Abdominal Treatment For Cancer Promising
Thursday, January 5, 2006
Pumping heavy doses of chemotherapy drugs directly into the abdomen boosted survival of women with advanced ovarian cancer by 16 months in what experts call the first advance in more than a decade against one of the most lethal cancers in women.
There is a high price, though: The treatment is so tough that nearly 6 in 10 women in a study could not endure it and switched to standard intravenous chemotherapy. Side effects included abdominal pain from bloating and problems with the catheter used to infuse the drugs.
Still, the National Cancer Institute is urging doctors to begin using the procedure, its first endorsement of any cancer treatment since 1999. Six medical groups focused on ovarian cancer joined in the recommendation.
The study was reported in today's New England Journal of Medicine.
Stephen A. Cannistra of Harvard Medical School wrote in an accompanying editorial that the 16-month jump in survival "is one of the largest benefits ever observed" from a new therapy for gynecologic cancer.
About 80 percent of women have ovarian cancer diagnosed after it has spread because early symptoms are so mild.
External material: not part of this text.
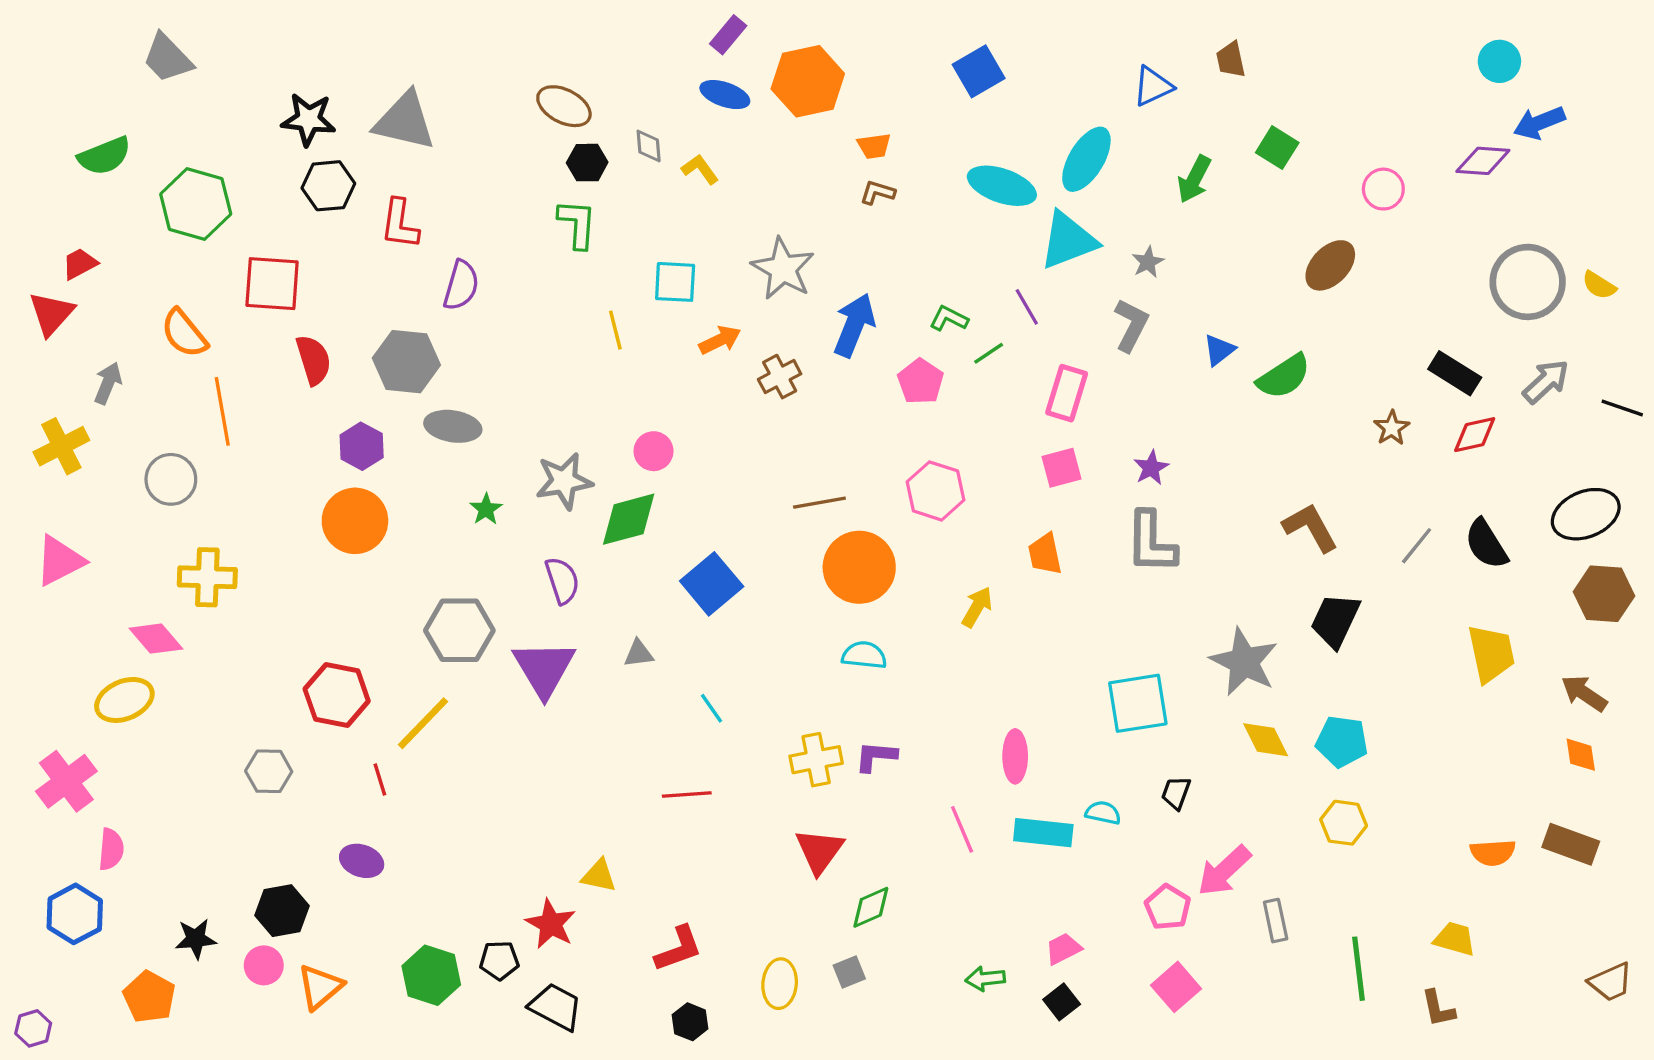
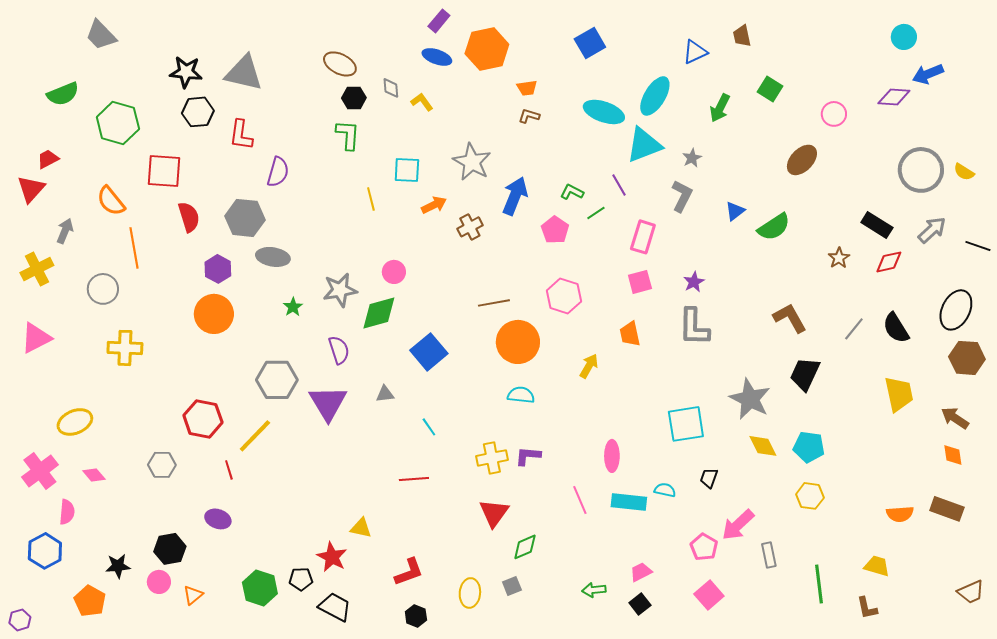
black ellipse: (1586, 514) -> (956, 310), turned -42
pink diamond: (156, 639) -> (94, 475), moved, size x0.7
orange triangle: (320, 987) -> (193, 595), size x0.7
It is the top killer among gynecologic cancers in this country. Last year, about 22,200 American women had the cancer diagnosed and about 16,200 died from it, according to the cancer institute.
Doctors at dozens of U.S. hospitals, led by Deborah K. Armstrong at Johns Hopkins Kimmel Cancer Center, compared chemo regimens in 415 women. Each had surgery to remove ovarian tumors, but some hard-to-reach cancer cells remained in the abdominal cavity. IV chemo drugs have difficulty reaching those cells, and there is a limit to how high a dose can be given through the bloodstream.
Half the women in the study got standard intravenous chemotherapy with Taxol and cisplatin. The others got Taxol intravenously, then abdominal infusions of cisplatin and more Taxol at high doses.
The drugs were given through an implanted seal with a catheter, or tiny tube, hanging down into the abdominal cavity. The women rolled back and forth to bathe all the cancer cells in the mixture.
Median survival was about four years and two months for women who received only IV chemotherapy but was just over 5 1/2 years for women who also got at least some abdominal chemotherapy.
But only 42 percent could tolerate all six cycles of abdominal chemotherapy.
"It's not perfect, but it is certainly a major improvement," the biggest in ovarian cancer since Taxol was introduced nearly 15 years ago, said Richard R. Barakat, chief of gynecologic oncology at Memorial Sloan-Kettering Cancer Center. He was not involved in the study.
Armstrong said she believes her results can be improved. Although more women on the abdominal treatment survived, their quality of life was significantly worse until weeks after treatment ended.